**Exercise:** Start at the first line of the material below and retype each line through the one containing "left shoulder: (281, 199)", exactly.

**Data for processing:**
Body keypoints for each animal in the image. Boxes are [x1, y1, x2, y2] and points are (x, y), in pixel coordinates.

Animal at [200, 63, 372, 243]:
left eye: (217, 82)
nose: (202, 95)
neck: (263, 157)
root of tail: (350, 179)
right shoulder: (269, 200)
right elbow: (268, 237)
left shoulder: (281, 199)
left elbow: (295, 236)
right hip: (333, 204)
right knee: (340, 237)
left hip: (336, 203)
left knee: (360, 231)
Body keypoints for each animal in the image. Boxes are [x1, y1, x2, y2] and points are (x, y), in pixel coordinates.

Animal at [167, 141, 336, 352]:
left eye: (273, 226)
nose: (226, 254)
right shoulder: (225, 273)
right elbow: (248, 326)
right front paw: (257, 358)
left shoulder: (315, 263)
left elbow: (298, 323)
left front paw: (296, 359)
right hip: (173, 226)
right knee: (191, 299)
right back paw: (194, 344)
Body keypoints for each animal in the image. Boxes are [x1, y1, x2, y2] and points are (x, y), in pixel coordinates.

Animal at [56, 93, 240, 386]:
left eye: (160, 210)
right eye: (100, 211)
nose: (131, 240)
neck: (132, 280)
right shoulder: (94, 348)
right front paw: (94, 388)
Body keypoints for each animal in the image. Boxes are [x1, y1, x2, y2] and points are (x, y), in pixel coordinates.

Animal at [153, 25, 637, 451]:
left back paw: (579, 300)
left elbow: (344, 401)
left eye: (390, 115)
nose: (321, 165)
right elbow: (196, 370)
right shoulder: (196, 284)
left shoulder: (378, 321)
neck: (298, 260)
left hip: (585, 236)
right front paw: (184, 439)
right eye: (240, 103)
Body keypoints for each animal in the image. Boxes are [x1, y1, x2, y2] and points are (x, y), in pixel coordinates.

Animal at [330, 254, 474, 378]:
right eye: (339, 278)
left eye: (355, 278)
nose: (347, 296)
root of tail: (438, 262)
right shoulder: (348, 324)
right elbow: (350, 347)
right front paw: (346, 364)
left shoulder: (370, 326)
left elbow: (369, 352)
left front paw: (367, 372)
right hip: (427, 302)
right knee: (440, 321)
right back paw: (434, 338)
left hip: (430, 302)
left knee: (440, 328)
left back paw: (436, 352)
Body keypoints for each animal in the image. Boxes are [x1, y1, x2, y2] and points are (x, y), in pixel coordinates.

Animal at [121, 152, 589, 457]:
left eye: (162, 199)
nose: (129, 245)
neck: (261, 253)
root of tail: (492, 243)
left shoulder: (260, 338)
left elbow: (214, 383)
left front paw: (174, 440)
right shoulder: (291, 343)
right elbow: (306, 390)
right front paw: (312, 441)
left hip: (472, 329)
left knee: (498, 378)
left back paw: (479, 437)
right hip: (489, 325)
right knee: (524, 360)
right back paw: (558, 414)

**Result of the task:**
Body keypoints for each animal in the image. Boxes are [x1, y1, x2, y2] and points are (x, y), in pixel coordinates.

Animal at [200, 63, 372, 243]:
left eye: (217, 82)
nose: (202, 95)
neck: (263, 157)
root of tail: (350, 179)
right shoulder: (269, 200)
right elbow: (268, 237)
left shoulder: (281, 199)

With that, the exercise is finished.